* [Task objective] In the travel blog excerpt below, how long is the steel sailboat on which Jason and Heather took the author for a day sail?

Before my visit in 2019, most of my experience had been on small single-person sailboats – but John taught me the finer points of sailing a larger keel boat on their 34 foot Tartan.  The goal with this current visit  was to get back out on Georgie Girl and sail without worries of long ocean passages or customs and immigration procedures. I hoped to pick up some finer points on sail trim from John who is also an avid racer.  Unfortunately the wind did not cooperate. My visit was only scheduled for a week and the days ticked by without the slightest breeze.

During this time, I was able to connect with friends Jason and Heather who live a a couple hours north of Uncle John and they invited us to come up and sail on my second to last day of being in North Carolina.  The forecast looked promising with some light wind.   Jason and Heather are kindred souls. I‘ve been fortunate to tromp around the Himalayas with them on two occasions, including watching them adopt ‘Kali’  (external link) in 2018- an amazing dog that latched onto our group near the outskirts of Kathmandu in 2016.

Kali and the Langtang Group in 2018

I’ve couch surfed in their apartment in Bangkok, waived them farewell as they started a 1000+ mile bike ride in Oregon on the Lewis and Clark Trail, and hiked with Heather and daughter Kai in the Washington Cascades. Joining them for a day sail on their 50ft steel sailboat was not an invitation I was going to pass up.  Kai is now 3 years old, going on six, and much more articulate and mobile when I saw her about two years ago I saw her I Washington.  Uncle John and I drove up in the early morning and we had a great day of sailing – just the right amount of wind and sun. The only thing missing was Kali who had to stay home.  But next time…

Heather raising the main sail with a little help from Kai
Under sail!


Uncle John at the Helm


Jason, Heather and Kai


The next day it rained buckets and a day later I was headed to Raleigh courtesy Uncle John, with a brief overnight to visit good friends Ewan and Kat in Chapel Hill. We shared stories about Nepal, sailing in the San Juans, ate well and laughed.

Ewan and Kat teaching me how to make Veggie Pot Pies in Chapel Hill


Ewan and Ticky Singing Together

From North Carolina, I headed to Northern New York for a repeat of what I did in October, minus the kayaking. It was simply too cold. Mostly I recovered from a mild case of the flu at my sisters house. I built a lot of fires in the woodstove, visited her pottery studio in Potsdam, spent time with our Mother who returned from a three week trip to Portugal, and did a short trip of my own to Saranac Lake to spend time with Brett – one of my oldest friends. We watched five movies over the course of two days and rang in the New Year while sound asleep. It was nice to see him and also nice to do next to nothing.


Staying warm by the fire with Rosie
Staying warm by the fire with Rosie


With Brett – we have thirty years of pictures like this. Someday I will do a time-lapse.


My puddle jumper to Boston and then onto something bigger to get to Seattle.

That about sums it up – two weeks here with the hope of staying warm, making some progress on my sailboat as well as spending time with friends.  And packing for the next adventure. Last spring I tested the waters in Cambodia with a mini paddle on the Mekong. This time I think I know what to pack, and where to go, for a longer adventure. Time will tell.


Lighthouse Storage
Anacortes, WA
Sunday evening, Jan 8th, 2024. Posted on the 9th after some edits.

* [Dataset]
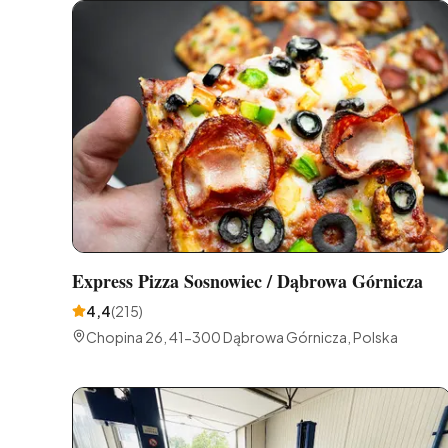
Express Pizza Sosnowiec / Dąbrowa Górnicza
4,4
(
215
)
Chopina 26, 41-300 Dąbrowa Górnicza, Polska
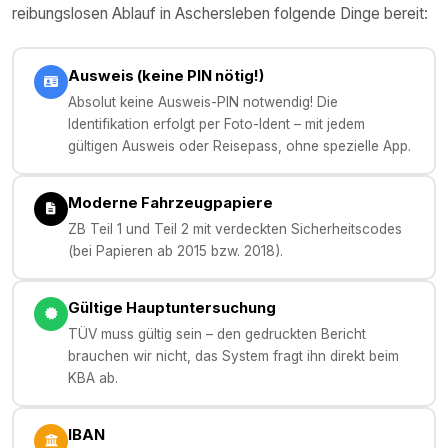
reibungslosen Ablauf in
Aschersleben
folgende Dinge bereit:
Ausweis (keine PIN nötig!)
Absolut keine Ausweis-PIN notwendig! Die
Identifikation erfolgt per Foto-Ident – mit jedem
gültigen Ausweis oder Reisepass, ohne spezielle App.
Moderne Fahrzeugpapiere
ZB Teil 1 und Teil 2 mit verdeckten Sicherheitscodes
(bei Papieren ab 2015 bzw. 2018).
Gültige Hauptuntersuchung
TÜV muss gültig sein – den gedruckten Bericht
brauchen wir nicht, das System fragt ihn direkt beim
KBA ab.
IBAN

--

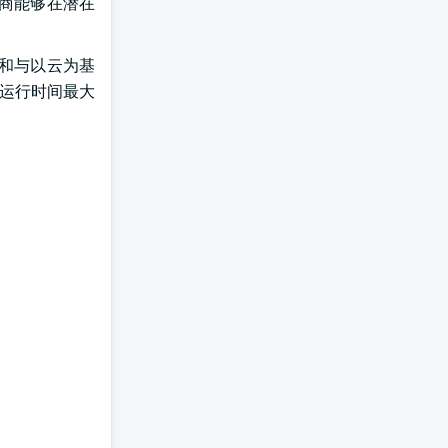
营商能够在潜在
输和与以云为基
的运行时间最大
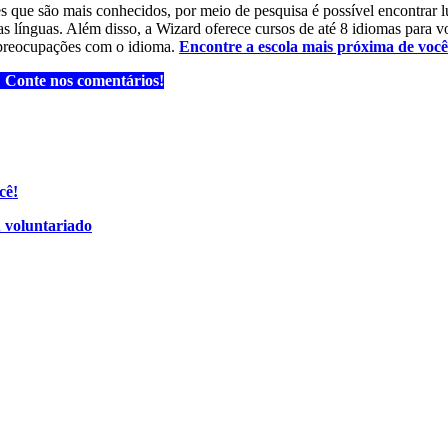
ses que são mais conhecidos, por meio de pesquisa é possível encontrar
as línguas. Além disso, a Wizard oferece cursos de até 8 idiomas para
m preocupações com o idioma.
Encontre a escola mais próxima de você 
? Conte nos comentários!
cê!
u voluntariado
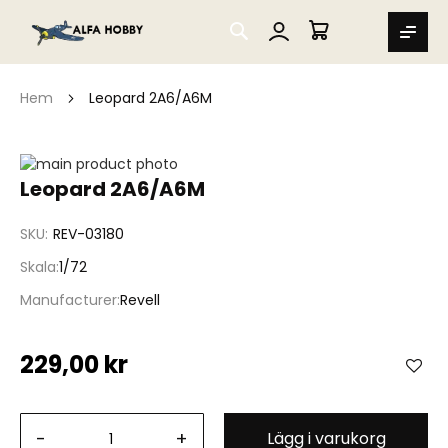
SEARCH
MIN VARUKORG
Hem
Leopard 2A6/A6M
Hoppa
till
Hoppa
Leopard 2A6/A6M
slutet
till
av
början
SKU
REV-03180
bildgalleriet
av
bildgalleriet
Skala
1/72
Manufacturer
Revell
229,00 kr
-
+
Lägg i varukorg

...

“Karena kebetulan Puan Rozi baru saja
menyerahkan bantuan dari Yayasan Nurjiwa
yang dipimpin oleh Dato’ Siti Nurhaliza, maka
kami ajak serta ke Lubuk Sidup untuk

* [Response box] 50 feet